Objectif : l'objectif du protocole est d'offrir des possibilités de pêche pour les navires de l'Union européenne dans les eaux mauritaniennes tenant compte des évaluations scientifiques disponibles, notamment celles du Comité des Pêches pour l'Atlantique du Centre-Est (COPACE), dans le respect des avis scientifiques et des recommandations de la Commission Internationale pour la Conservation des Thonidés Atlantiques (CICTA) et dans les limites du surplus disponible.

L'objectif est également de renforcer la coopération entre l'UE et la Mauritanie en faveur de l'instauration d'un cadre de partenariat pour le développement d'une politique de pêche durable et l'exploitation responsable des ressources halieutiques dans la zone de pêche de ce pays, dans l'intérêt des deux parties.

Possibilités de pêche : les possibilités de pêche prévues au protocole se répartissent par type de ressources halieutiques disponibles, à savoir :

  • Navires de pêche aux crustacés à l’exception de la langouste et du crabe : 5.000 tonnes et 25 navires (catégorie 1);
  • Chalutiers non congélateurs et palangriers de fond de pêche au merlu noir : 6.000 tonnes et 6 navires (catégorie 2);
  • Navires de pêche des espèces demersales autres que le merlu noir avec des engins autres que le chalut : 3.000 tonnes et 6 navires (catégorie 3);
  • Thoniers senneurs : 12.500 tonnes (tonnage de référence) et 25 navires (catégorie 4);
  • Thoniers canneurs et palangriers : 7.500 tonnes (tonnage de référence) et 15 navires (catégorie 5);
  • Chalutiers congélateurs de pêche pélagique : 247 500 tonnes et 19 navires (catégorie 6);
  • Navires de pêche pélagique au frais : 15.000 tonnes (déduites du volume de la catégorie 6 si utilisées) et 2 navires (catégorie 7).

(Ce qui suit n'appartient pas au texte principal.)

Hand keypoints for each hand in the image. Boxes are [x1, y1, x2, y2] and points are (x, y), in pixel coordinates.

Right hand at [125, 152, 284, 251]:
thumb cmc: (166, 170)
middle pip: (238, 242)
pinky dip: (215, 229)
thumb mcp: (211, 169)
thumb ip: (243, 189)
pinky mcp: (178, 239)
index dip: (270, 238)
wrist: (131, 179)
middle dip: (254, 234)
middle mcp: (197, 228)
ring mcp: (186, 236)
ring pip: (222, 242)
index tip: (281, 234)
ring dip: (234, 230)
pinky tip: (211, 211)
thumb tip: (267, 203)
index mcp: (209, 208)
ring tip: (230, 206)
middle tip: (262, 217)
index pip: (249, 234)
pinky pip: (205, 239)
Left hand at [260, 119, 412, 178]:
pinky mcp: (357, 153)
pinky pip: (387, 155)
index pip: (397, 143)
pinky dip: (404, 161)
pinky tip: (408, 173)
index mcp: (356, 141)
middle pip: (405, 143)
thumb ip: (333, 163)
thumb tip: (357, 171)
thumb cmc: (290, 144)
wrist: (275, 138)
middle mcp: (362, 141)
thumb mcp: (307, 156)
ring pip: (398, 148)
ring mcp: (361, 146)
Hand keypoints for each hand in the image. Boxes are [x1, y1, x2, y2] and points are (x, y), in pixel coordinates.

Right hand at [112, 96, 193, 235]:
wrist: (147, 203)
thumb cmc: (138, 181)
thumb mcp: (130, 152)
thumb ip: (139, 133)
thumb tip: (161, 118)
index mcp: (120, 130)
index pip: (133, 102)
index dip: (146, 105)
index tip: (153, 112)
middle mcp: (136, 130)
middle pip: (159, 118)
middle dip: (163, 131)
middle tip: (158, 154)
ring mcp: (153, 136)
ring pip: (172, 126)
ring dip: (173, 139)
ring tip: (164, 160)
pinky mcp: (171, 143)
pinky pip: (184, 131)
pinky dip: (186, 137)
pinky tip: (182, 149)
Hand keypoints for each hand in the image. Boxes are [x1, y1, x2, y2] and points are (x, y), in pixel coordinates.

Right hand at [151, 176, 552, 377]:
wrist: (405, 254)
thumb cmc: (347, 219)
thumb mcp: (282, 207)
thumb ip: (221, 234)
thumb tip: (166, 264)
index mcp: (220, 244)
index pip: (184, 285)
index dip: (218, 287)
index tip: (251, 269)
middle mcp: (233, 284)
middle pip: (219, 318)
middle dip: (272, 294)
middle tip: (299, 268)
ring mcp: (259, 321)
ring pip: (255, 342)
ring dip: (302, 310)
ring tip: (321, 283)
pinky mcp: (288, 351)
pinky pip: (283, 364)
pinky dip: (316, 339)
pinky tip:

Contrepartie financière : la contrepartie financière prévue au protocole de pêche est de 59.125.000 EUR/an, sur la base de:

  • un total admissible de captures de 261.500 tonnes pour les catégories de pêche 1, 2, 3, 6 et 7 et un tonnage de référence de 20.000 tonnes pour les catégories de pêche 4 et 5 du protocole, correspondant à un montant lié à l’accès de 55.000.000 EUR/an et
  • un appui au développement de la politique sectorielle des pêches de la Mauritanie s'élevant à 4.125.000 EUR/an. Cet appui répondrait aux objectifs de la politique nationale en matière de pêche et notamment aux besoins de la Mauritanie en termes de soutien à la coopération scientifique et technique, à la formation, à la surveillance des pêches, à la protection de l’environnement et aux infrastructures de développement.

Durée du protocole de pêche : le protocole de pêche et son annexe sont conclus pour une période de 4 ans à partir de la date de signature du protocole.

Commission mixte : l'article 10 de l'accord de partenariat a institué une commission mixte, chargée de contrôler l'application de l'accord de partenariat et d'assurer son exécution. Celle-ci peut approuver certaines modifications au protocole.

Afin de faciliter l'approbation de ces modifications, la Commission serait habilitée, sous réserve de conditions spécifiques, à approuver ces modifications selon une procédure simplifiée (en particulier, révision des possibilités de pêche, décision sur les modalités de l'appui sectoriel telles que prévues au protocole et conditions d'exercice de la pêche dans les eaux mauritaniennes).